*** Opening of Task inputs ***

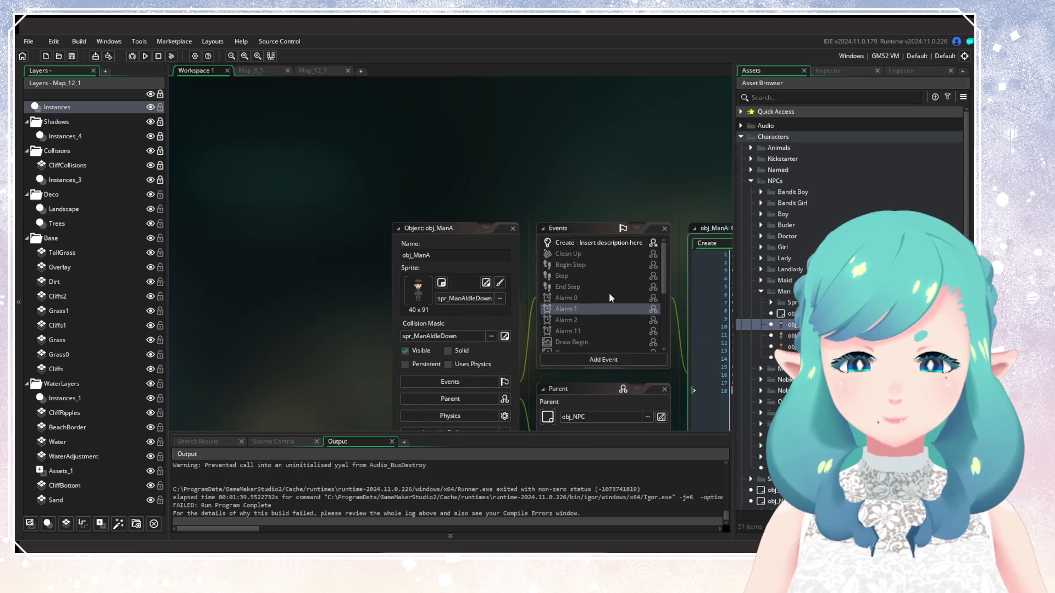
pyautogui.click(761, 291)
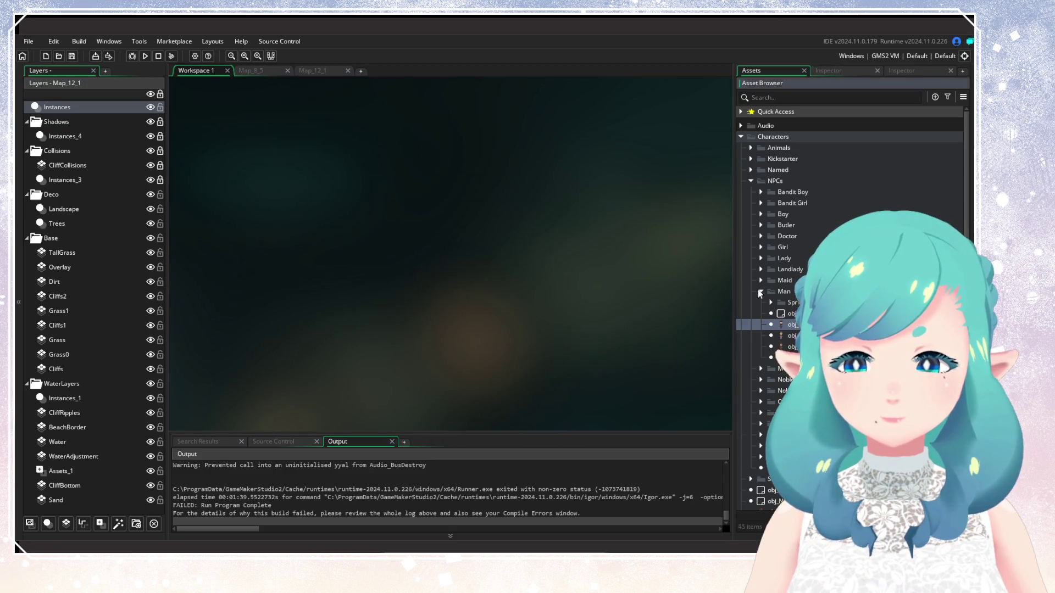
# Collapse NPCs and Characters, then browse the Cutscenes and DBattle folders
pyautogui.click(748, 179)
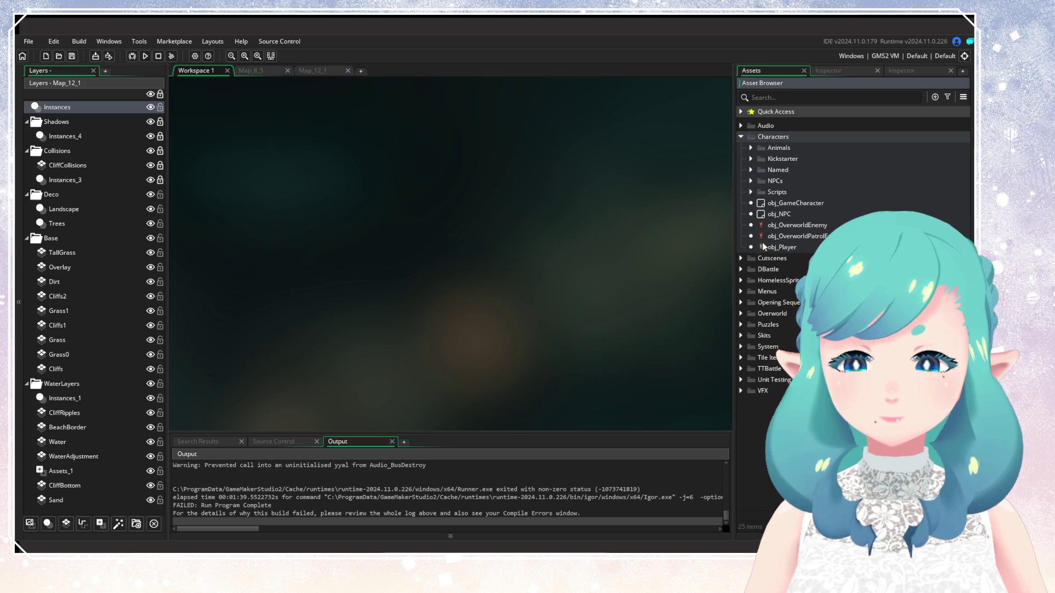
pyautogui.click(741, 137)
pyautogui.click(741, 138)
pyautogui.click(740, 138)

*** Close of Task inputs ***

◆ What this task involves
Your answer must be the line holding "pyautogui.click(741, 137)" and every later line of the entries above, written out exactly, and nothing else.

◆ Expected output
pyautogui.click(741, 137)
pyautogui.click(741, 138)
pyautogui.click(740, 138)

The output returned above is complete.